ABOUT THE CHAMPIONSHIP
Professional tree climbing competitions are held around the world to provide a platform for arborists to learn about the latest in climbing techniques and innovations in equipment. They showcase the highest level of professional skills and safety, providing a competitive learning environment for those working in the industry.
The competitions simulate working conditions of arborists in the field. Male and female competitors perform five different events during preliminary rounds. Each event tests a competitor's ability to professionally, and safely maneuver in a tree while performing work-related tree-care tasks in a timely manner.
Competitive tree climbing also introduces the public to the skills professional tree climbing arborists must use for safe, professional tree work. [https://www.itcc-isa.com/about]
The event is supervised by International Society of Arboriculture (ISA) and in accordance with the rules of International Tree Climbing Championships (ITCC). You can find more information here: https://www.itcc-isa.com/
Baltic States Tree Climbing Championship BSTCC is jointly organized by 3 Baltic states Eesti (Estonia), Latvija (Latvia) and Lietuva (Lithuania) since 2012 and is open to all arborists. Lithuania is honored to host BSTCC for the third time. BSTCC 2023 is organized by Lithuanian Arborists Association in cooperation with Samogitian Art Museum, association ISAAKK, Estonian Arboricultural Society and Latvian Arborists Association. The championship will take place on June 8-10, in historical Oginskis Manor Park, Plungė.
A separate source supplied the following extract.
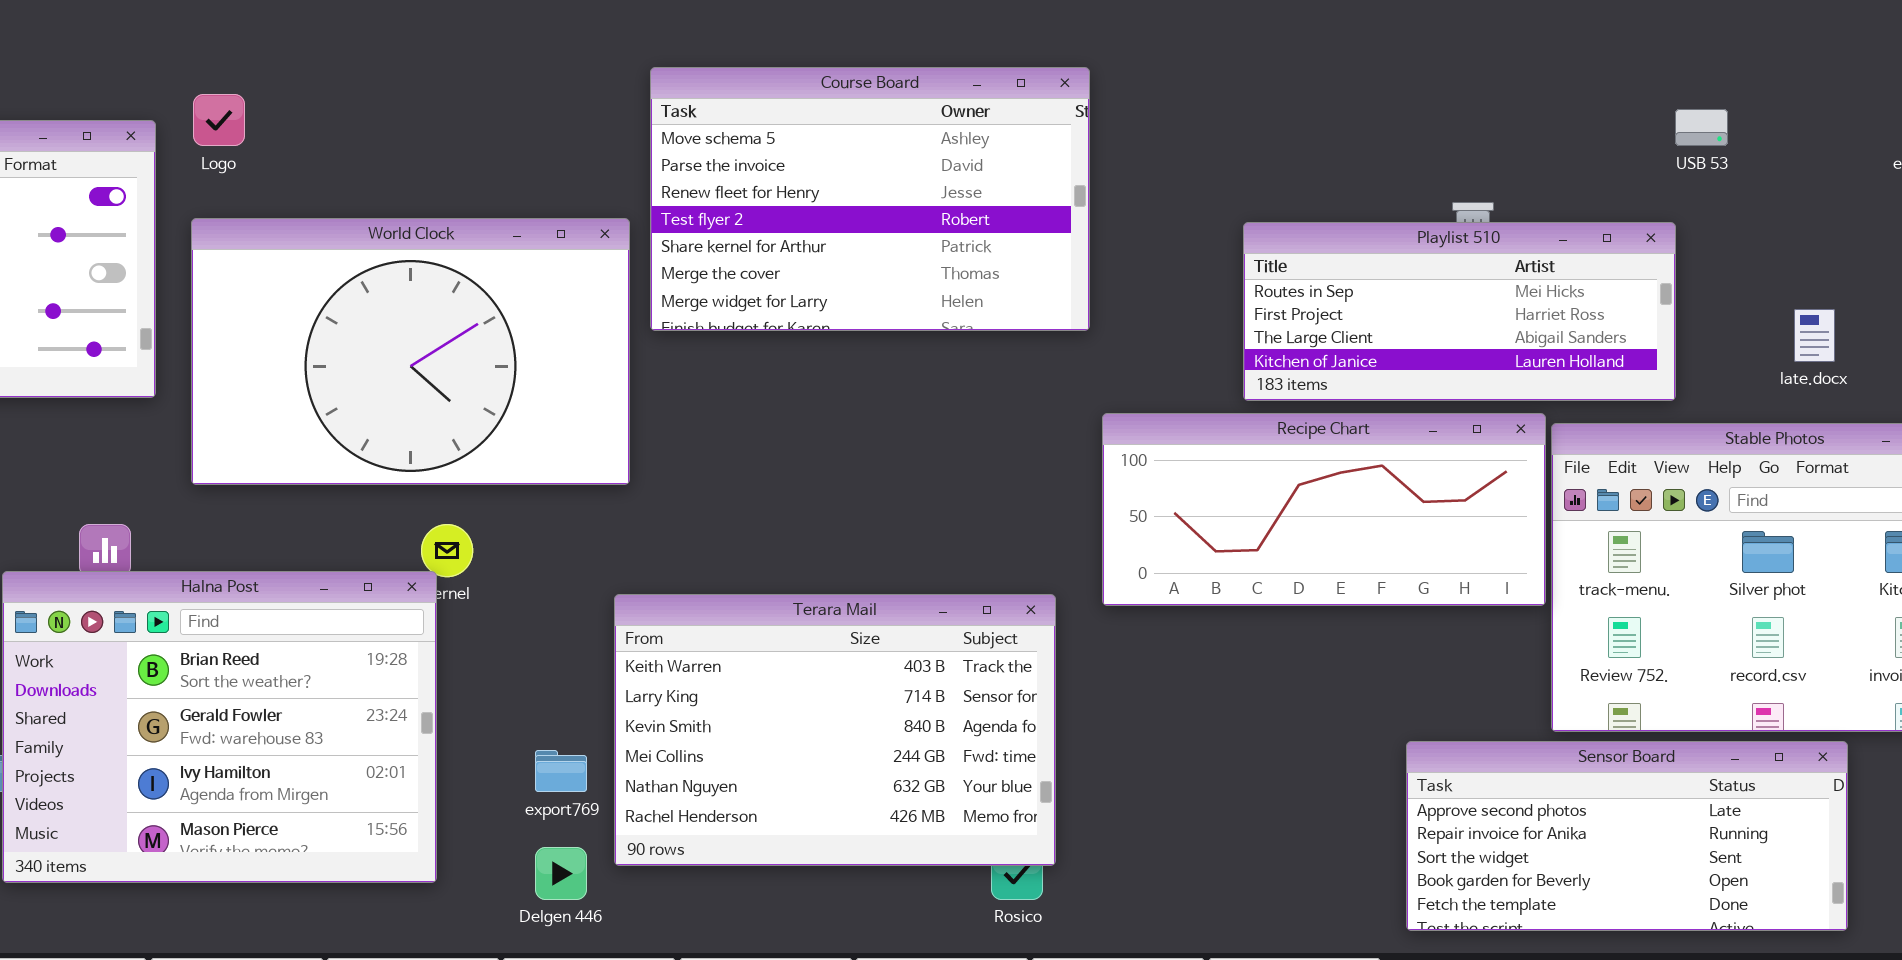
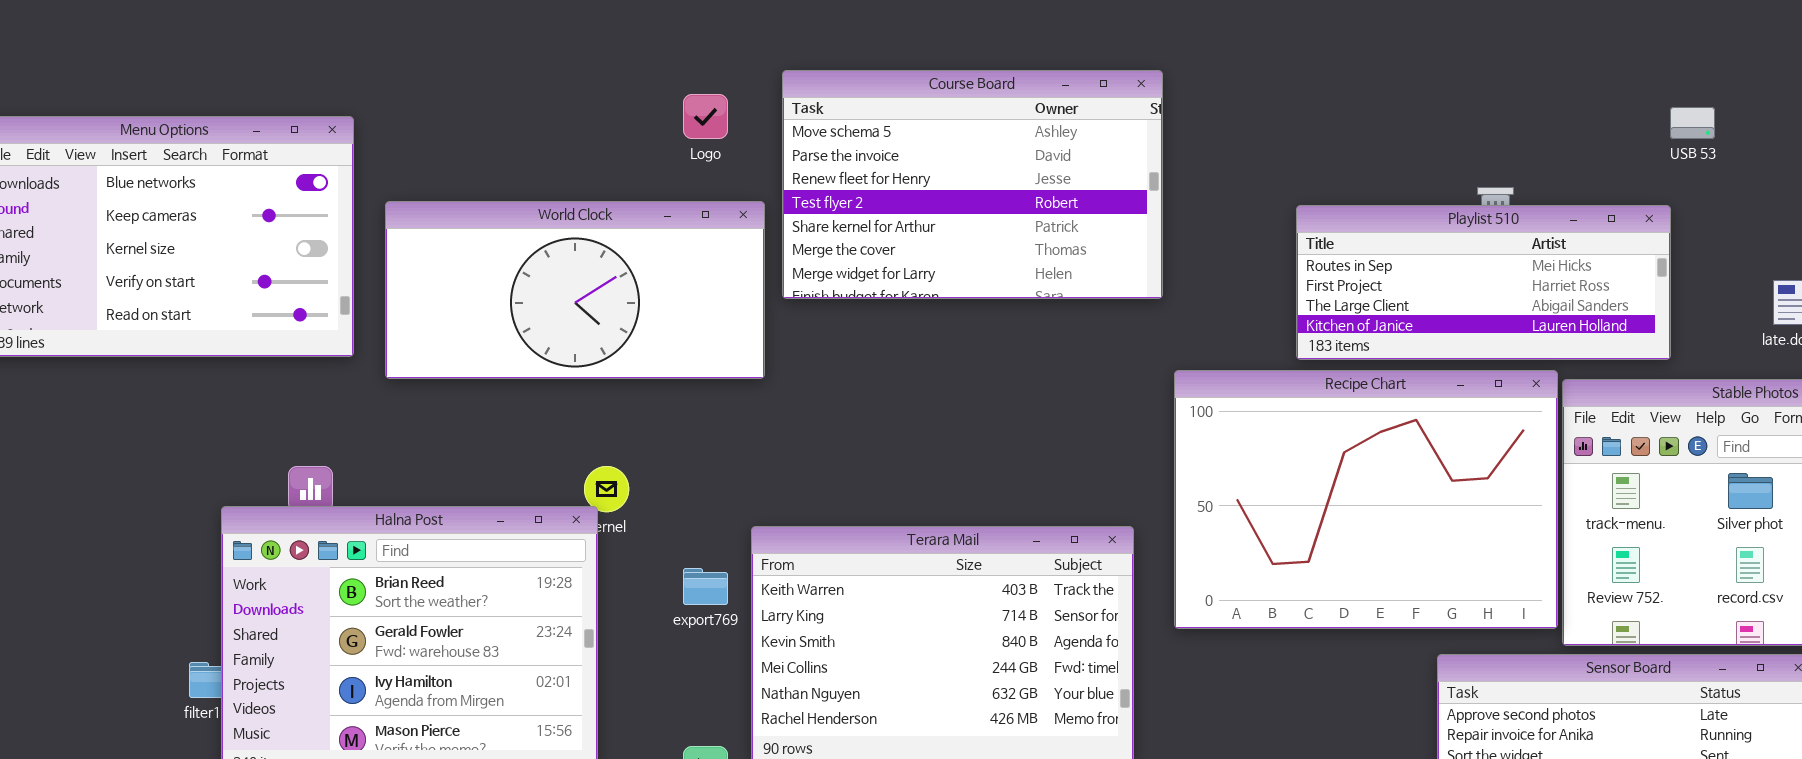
Logo: [193,94,245,146] -> [683,94,728,139], moved
World Clock: [191,218,630,485] -> [385,201,765,379], resized
Recipe Chart: [1102,413,1546,606] -> [1174,370,1558,629], resized
export769: [535,750,587,792] -> [683,568,728,605], moved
The Work Climb Event tests the competitor’s ability to move about the tree using a climbing line and harness. The event setup is the same for both male and female competitors. Each competitor starts from a staging area in the tree and is required to visit five work stations throughout the tree, performing a specified task at each station. Each station in the tree is equipped with a bell (or horn); the competitor shall ring the bell (or sound the horn) before continuing to the next station.
BELAYED SPEED CLIMB
The Speed Climb Event tests the competitor’s ability to climb a predetermined route from the ground to about 18 meters (60 ft) up a tree with a belayed climbing system for safety. The event is timed, and the competitor who reaches and rings the final bell of the course in the least amount of time wins. There could be more than one bell placed in the tree to determine the route; in such an event, the climber shall ring all the bells to complete the event.
Each competitor shall be equipped with, and use, (an):
• approved climbing-style helmet,
• approved eye protection,
• approved tree-climbing harness, and
• appropriate clothing and footwear.
Competitors shall be tied in with an approved climbing line and friction hitch or device at all times. An impartial belayer provides belay for the competitor during the climb.
There will be either three or five Belayed Speed Climb timers. When five timers are available, the high and low times are thrown out, and the remaining three times are averaged to provide the official time.
The event is based purely on time. The fastest competitor to the top is the winner and receives 15 points. The remaining competitors’ scores are calculated by subtracting the fastest competitor’s time (in seconds) from the times of each of the other competitors. For every 2-second difference in time between those scores, 1 point (of the 15 possible points) is deducted from the competitor’s score.
The following infraction will result in a 1-point penalty: Touching branch beyond tape.
Points are earned for speed as well as for meeting predetermined safety objectives. Event Setup: The height can be set from 12 to 25 meters (39 ft, 4.5 in to 82 ft, 0.25 in). The finishing bell shall be installed at a distance of 38 centimeters (15 in) horizontally from the competitor’s line.
The event format is as follows:
At the Event Head Judge’s signal, “Go,” a competitor enters the designated work area. The competitor shall perform a visual tree assessment, install any necessary climbing equipment, and then enter the tree. The competitor proceeds to three work stations in the tree. Each competitor may choose the route and order in which to approach the work stations. At each work station, a competitor should demonstrate the ability to work freely with both hands.